Ever had the feeling that you’re sticking with someone (or something) purely to see if things will get better or not?

I’m in this situation currently, and don’t worry, everything’s rosy in my personal life, but a long time love affair of mine is soon to come to an end it seems. Like the Righteous Brothers, I’ve lost that loving feeling.

I’ll cut to the chase, I’ve been watching Formula One for 15 years, and in those 15 years I’ve staunchly stuck by F1. Even after the US Grand Prix debacle in 2005, when my favourite drivers Michael Schumacher, Jenson Button et al departed. But now I’m struggling to find any enthusiasm for my beloved sport.

Sure this is a tad dramatic and over the top, but I’ve spoken to a few people who’ve suffered the same fate, so I aren’t alone.

I’ve been following the British Touring Car Championship closely this season, article on that to come, and I’ve enjoyed watching that both live and in replays on TV a lot more than I’ve enjoyed F1 in a long time.

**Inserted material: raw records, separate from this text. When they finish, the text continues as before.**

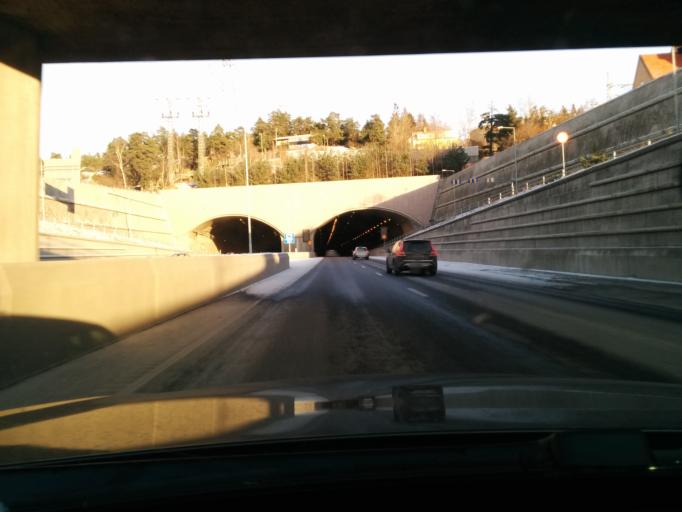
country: SE
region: Stockholm
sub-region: Sollentuna Kommun
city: Sollentuna
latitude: 59.4470
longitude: 17.9425
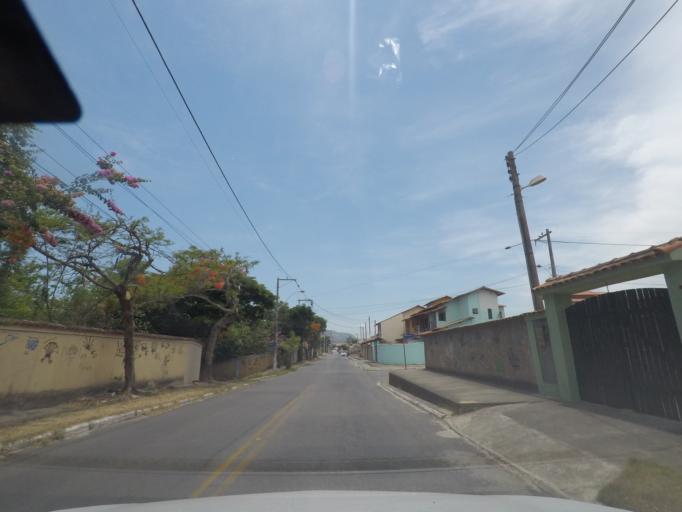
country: BR
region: Rio de Janeiro
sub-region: Marica
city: Marica
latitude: -22.9671
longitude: -42.9591
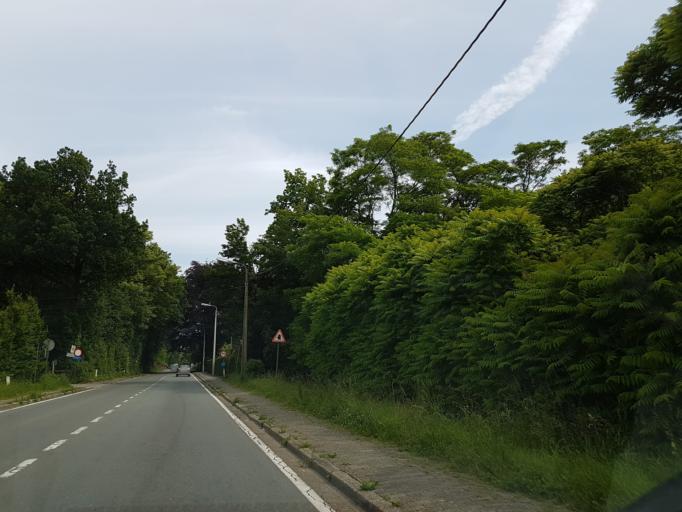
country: BE
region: Flanders
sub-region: Provincie Vlaams-Brabant
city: Ternat
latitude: 50.8883
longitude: 4.1695
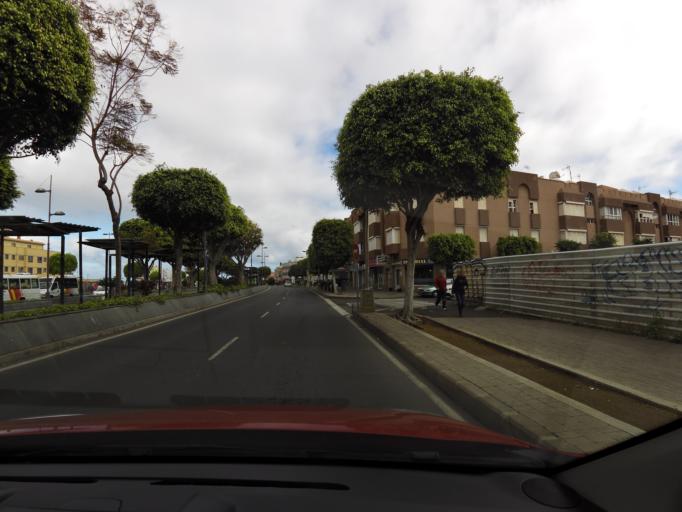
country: ES
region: Canary Islands
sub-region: Provincia de Las Palmas
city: Telde
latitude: 27.9989
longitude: -15.4182
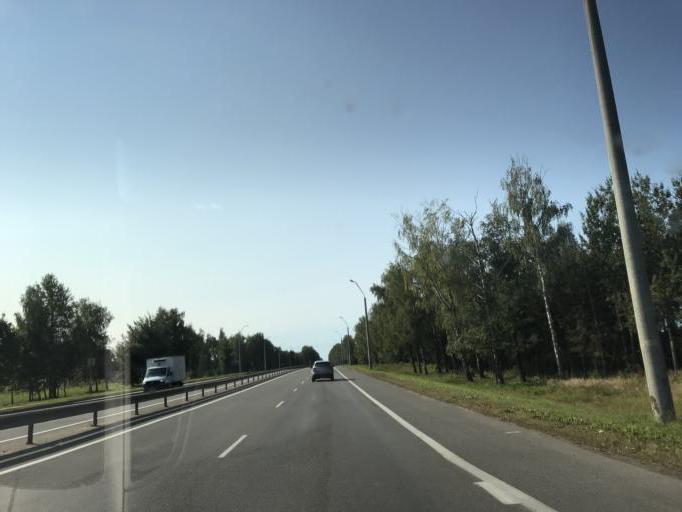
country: BY
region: Mogilev
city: Buynichy
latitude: 53.8536
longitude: 30.2544
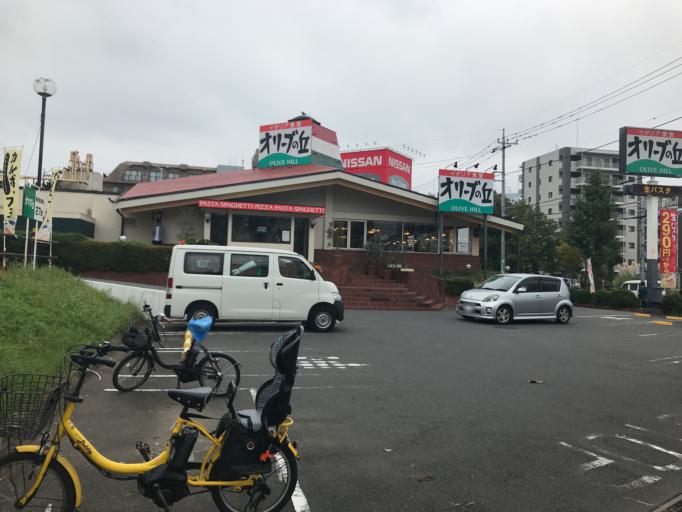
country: JP
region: Tokyo
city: Hino
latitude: 35.6350
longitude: 139.4460
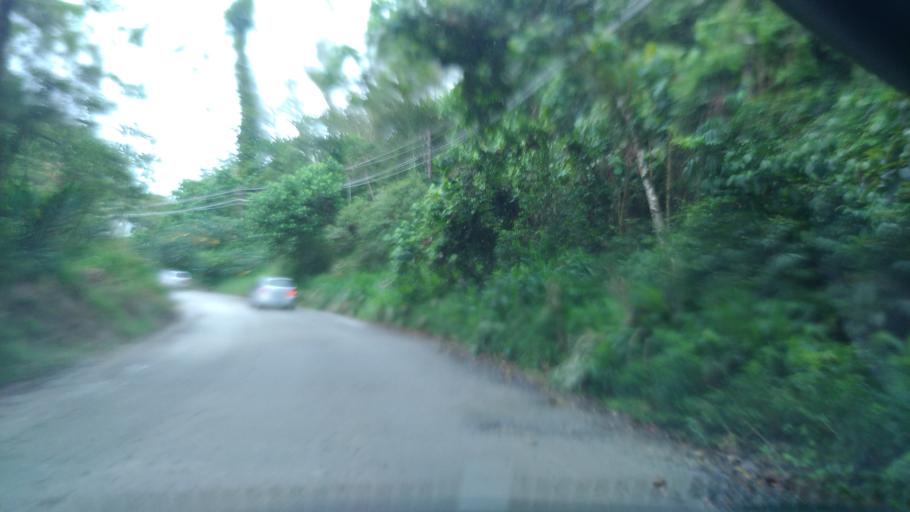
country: BR
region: Sao Paulo
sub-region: Sao Bernardo Do Campo
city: Sao Bernardo do Campo
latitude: -23.7427
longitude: -46.5131
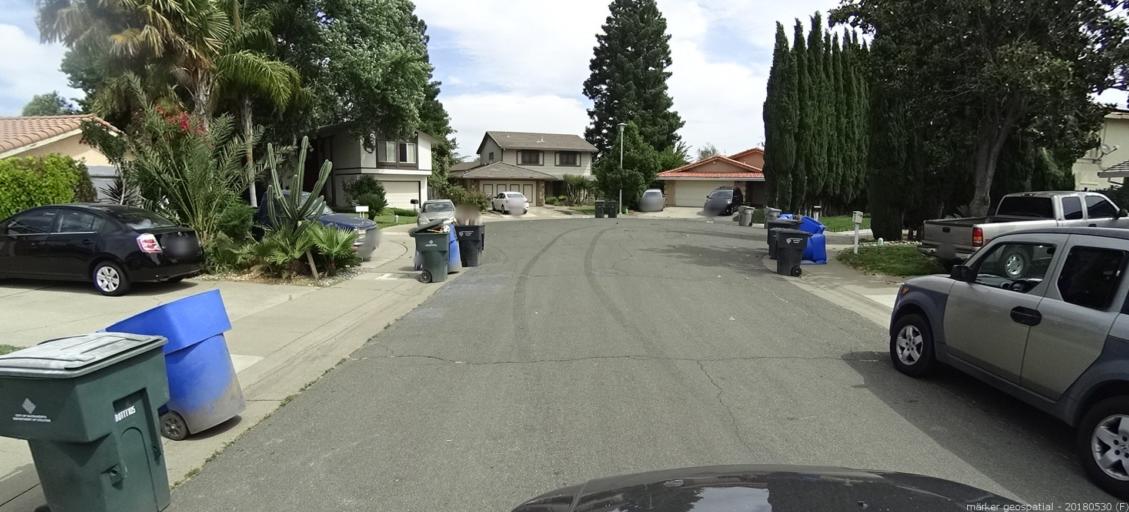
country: US
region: California
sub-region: Sacramento County
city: Sacramento
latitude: 38.6209
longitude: -121.4819
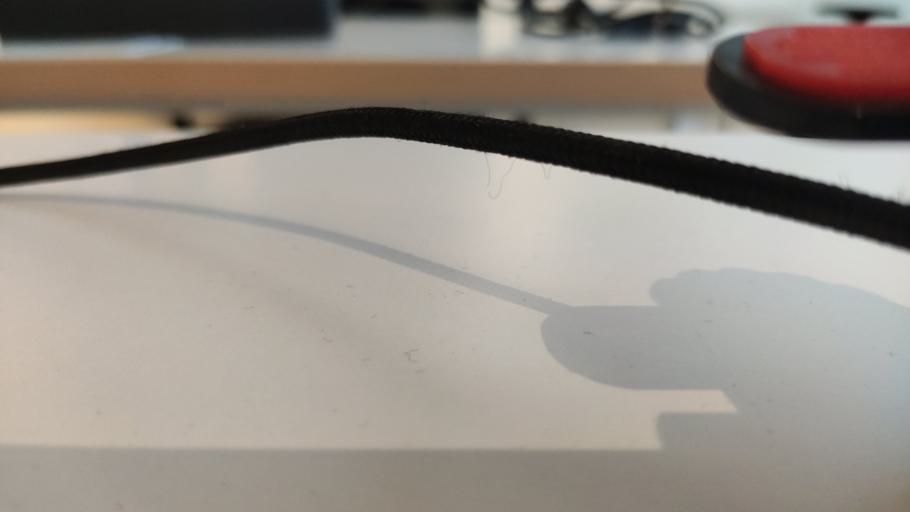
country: RU
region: Moskovskaya
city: Novopetrovskoye
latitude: 55.9536
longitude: 36.4382
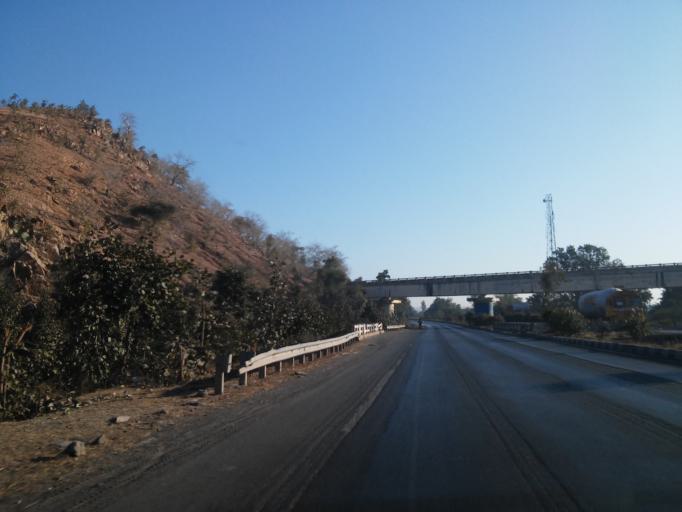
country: IN
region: Rajasthan
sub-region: Dungarpur
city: Dungarpur
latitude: 24.0029
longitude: 73.6524
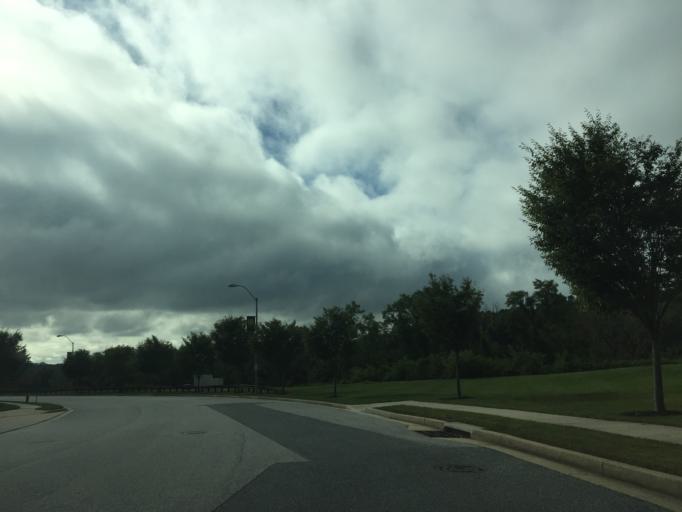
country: US
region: Maryland
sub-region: Baltimore County
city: Lutherville
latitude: 39.3794
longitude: -76.6573
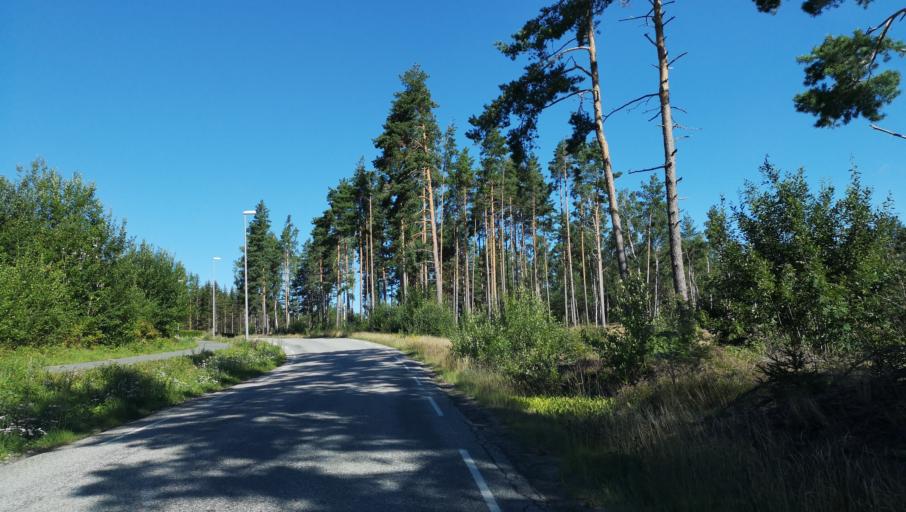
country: NO
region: Ostfold
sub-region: Hobol
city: Knappstad
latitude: 59.6308
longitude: 11.0261
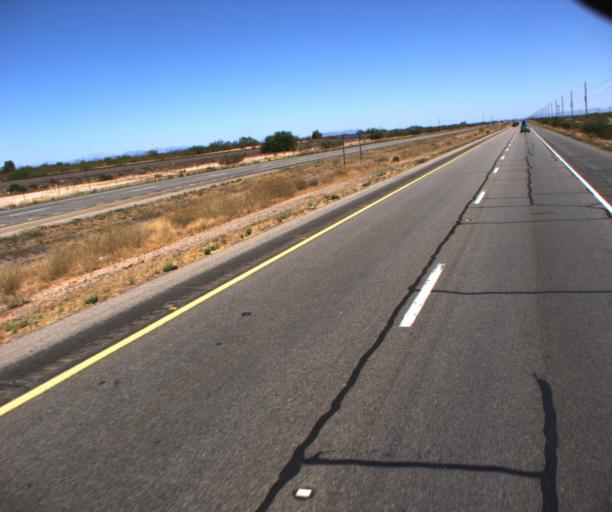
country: US
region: Arizona
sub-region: Maricopa County
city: Sun City West
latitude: 33.7608
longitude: -112.5069
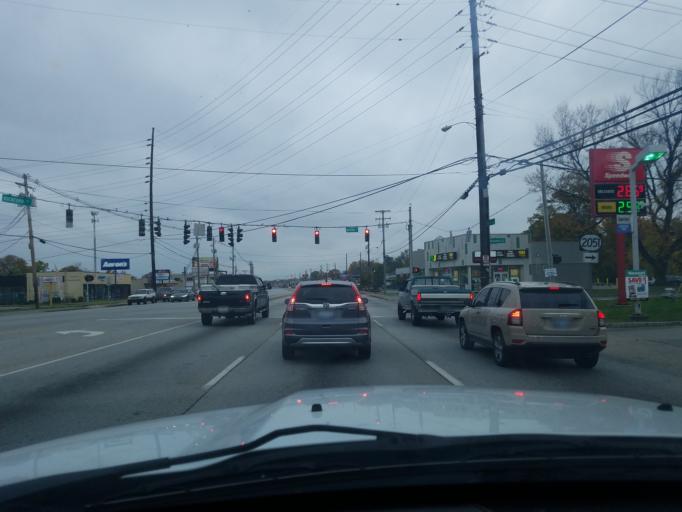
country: US
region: Kentucky
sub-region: Jefferson County
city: Shively
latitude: 38.1746
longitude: -85.8232
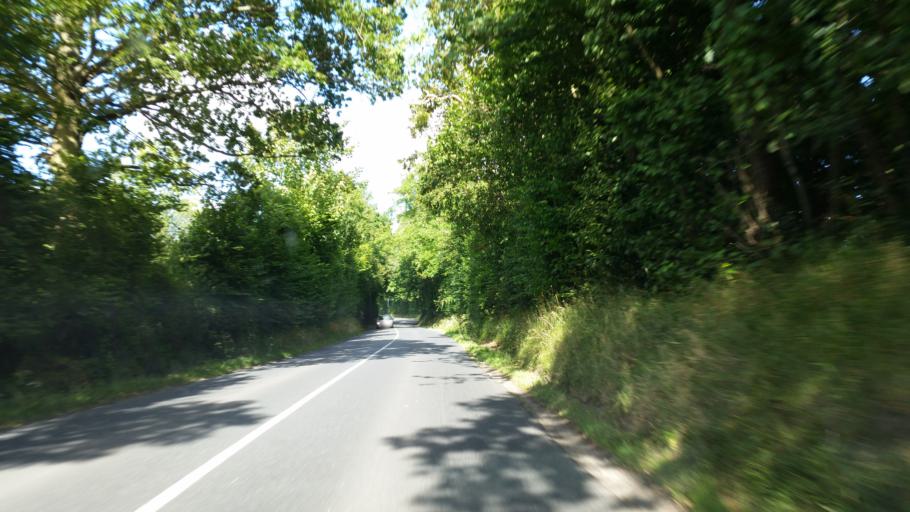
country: FR
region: Lower Normandy
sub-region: Departement du Calvados
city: Dozule
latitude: 49.2574
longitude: -0.0544
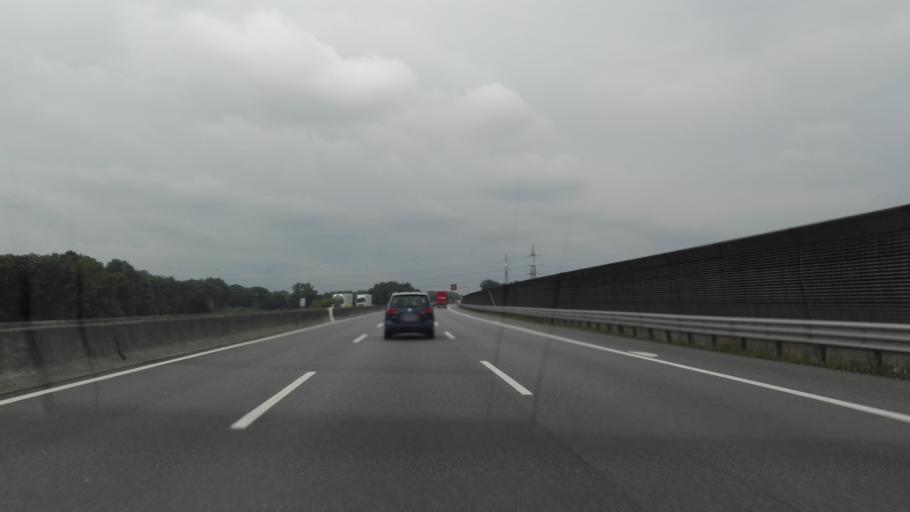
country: AT
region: Lower Austria
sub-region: Politischer Bezirk Melk
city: Neumarkt an der Ybbs
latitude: 48.1338
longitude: 15.0521
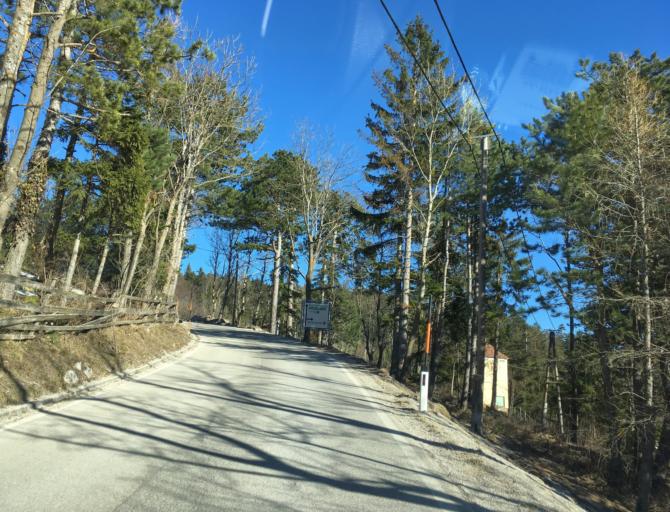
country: AT
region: Lower Austria
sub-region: Politischer Bezirk Wiener Neustadt
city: Waldegg
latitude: 47.8395
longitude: 16.0579
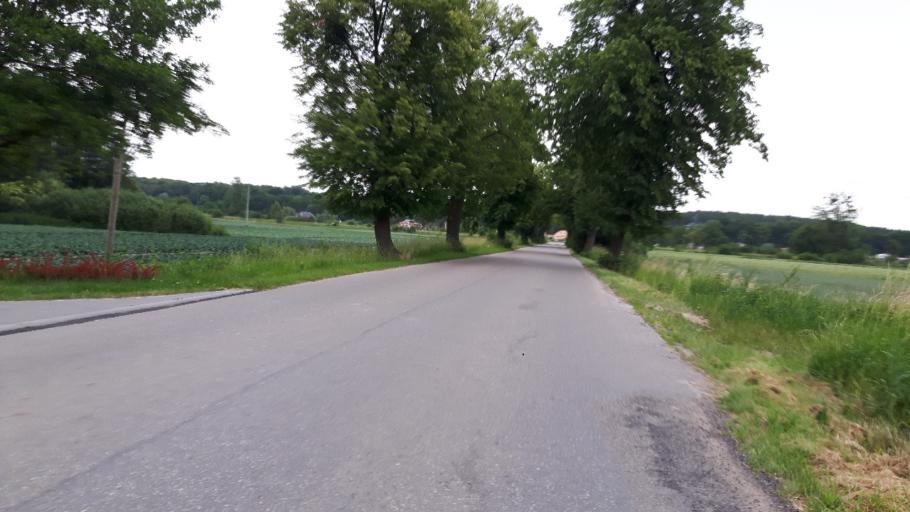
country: PL
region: Warmian-Masurian Voivodeship
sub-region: Powiat elblaski
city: Elblag
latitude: 54.2155
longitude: 19.3812
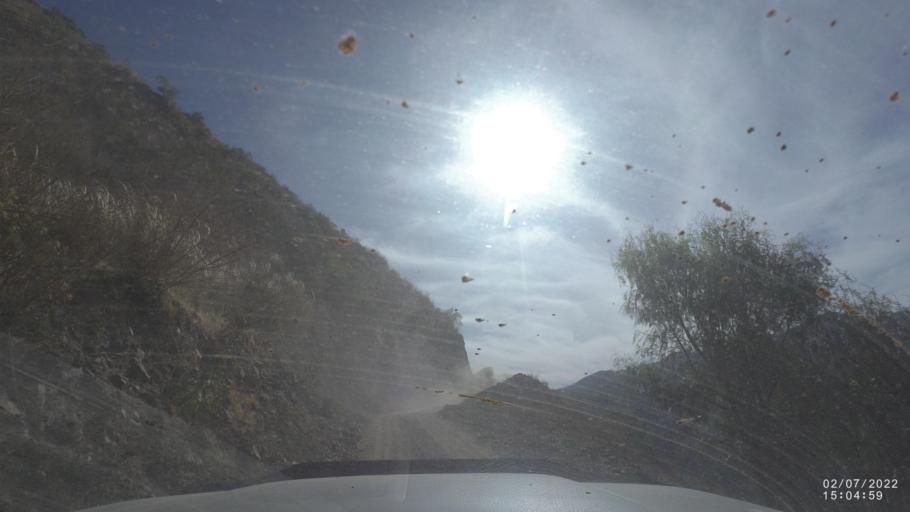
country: BO
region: Cochabamba
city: Irpa Irpa
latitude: -17.8613
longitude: -66.4353
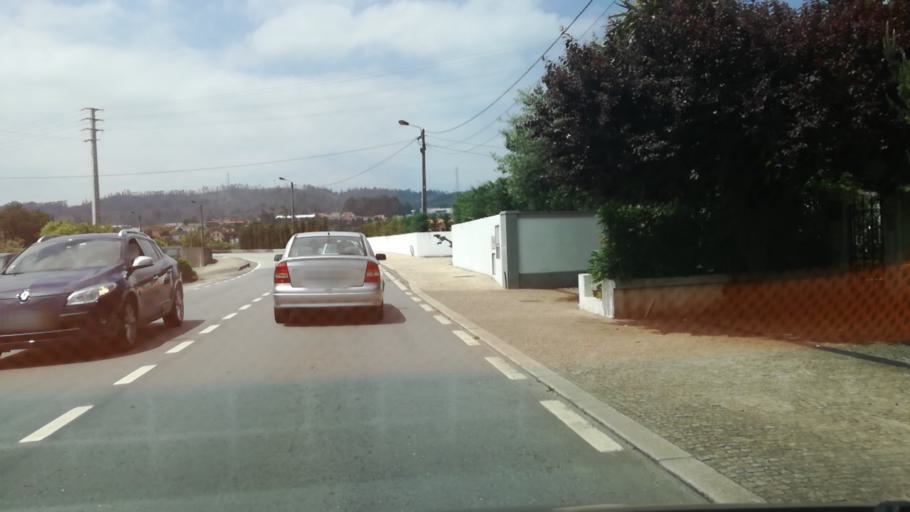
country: PT
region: Porto
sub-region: Trofa
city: Bougado
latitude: 41.3226
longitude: -8.5719
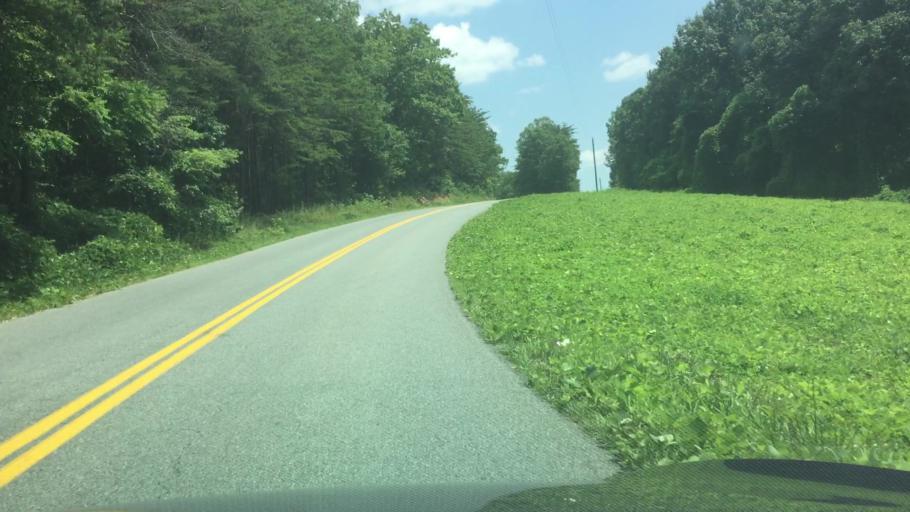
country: US
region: Virginia
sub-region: Appomattox County
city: Appomattox
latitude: 37.3195
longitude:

I used to religiously watch every session, eyes bolted to the TV, and I’d even watch the highlights a few hours later. But this season I can honestly say I’ve watched two maybe three races live, and even then I’ve struggled to stay enthused. I’d rather see how people are reacting to it on Twitter, because it’s more fun.

What I don’t know is, is why now? I’ve seen some of the worst of F1 in these last few years, the sad deaths of Jules Bianchi and Maria De Villota, scandal after scandal, and dominance aplenty, with Ferrari, Red Bull and Mercedes all enjoying spells during my time with the sport.

I’ve also endured races being built up as the second coming but turning into damp squibs before my eyes. Case in point being the recent Singapore GP. Ferrari were tipped to be stronger and take the fight to Lewis Hamilton. However neither Prancing Horse saw the first corner, and Lewis romped to victory.

I’m not saying this is the end for us, I’ll still watch and keep up with F1. I mean I can name every champion ever In just over a minute (it’s my party trick), and I have so much knowledge about it that to put that to waste would be a shame.

I’ve complained a lot but I’ve seen some magnificent stuff too. May I present the 2011 Canadian Grand Prix? Four hours of F1, resulting in Jenson Button snatching victory from Sebastian Vettel on the very last lap after being sent to the back of the pack twice. Races like that realise how good F1 can be.

I’ll still watch, but I don’t think I’ll be as enthused as I once was, unless like in all classic love stories it does something to make me stay. Again, a tad dramatic but that’s me, all bells and whistles.

I’ll stick to watching archive footage from a time gone by, much like my music taste, I fear I was born at the wrong time. Now I hear you sharpening your anti-millennial pitchforks. “I was born in the wrong generation,” a typical phrase nowadays, but genuinely, I know how lucky I am to be alive now and not then, but it’s hard not to wonder what would have happened if I was.

What I’d have given to watch greats like Graham Hill, Jim Clark, Ayrton Senna, Alain Prost, and so on live and in the flesh.

Anyway, that’s enough of this, I have faith in the sport I’ve followed religiously, and I don’t think it’s time to cancel my F1 Racing subscription just yet. Though like Vettel’s 2017 title chances, it’s very much in the last chance saloon.